The change affects all Copilot Free, Pro, and Pro+ users whose coding activity will feed Microsoft's machine learning systems unless they manually disable the setting. Copilot Business and Enterprise subscribers remain protected by existing contract terms that prohibit such data collection.
GitHub frames the move as necessary for improving model performance through real-world interaction data rather than just publicly available code repositories. The company says it matches "established industry practices," a reference to U.S.-style opt-out norms rather than Europe's stricter opt-in requirements.
Developers must navigate to their privacy settings and disable "Allow GitHub to use my data for AI model training" before the April deadline to avoid automatic enrollment. Those who previously opted out of product improvement data collection will have their preferences preserved under the new system.

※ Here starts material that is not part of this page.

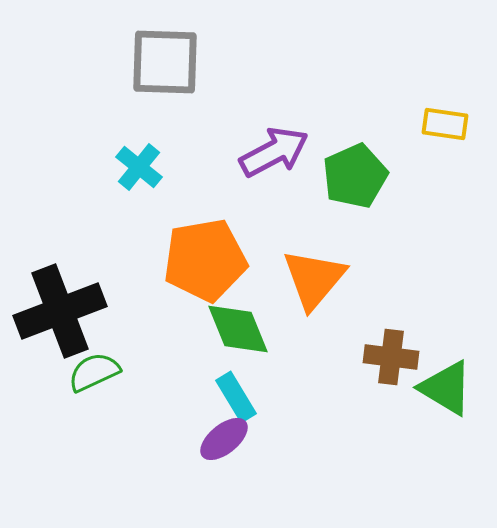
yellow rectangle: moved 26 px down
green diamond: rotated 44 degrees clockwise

Interaction data includes everything developers type into Copilot chat interfaces along with generated code suggestions and contextual information about their projects. This material may be shared within Microsoft's corporate family of GitHub affiliates but won't go to third-party AI providers according to company statements.
The policy shift has generated immediate backlash on technical forums where developers question why handing over proprietary work should be treated as a default condition of service. Hacker News commenters noted the setting appears enabled by default in current interfaces, creating friction for those wanting to protect their intellectual property.
Business customers paying premium rates receive contractual guarantees against their coding patterns being mined for AI training, a distinction that highlights how enterprise negotiations produce different privacy outcomes than individual developer agreements.
GitHub employees will also contribute their own interaction data to model training alongside external user inputs, creating what the company calls a more diverse dataset for improving coding assistance across different programming contexts and workflows.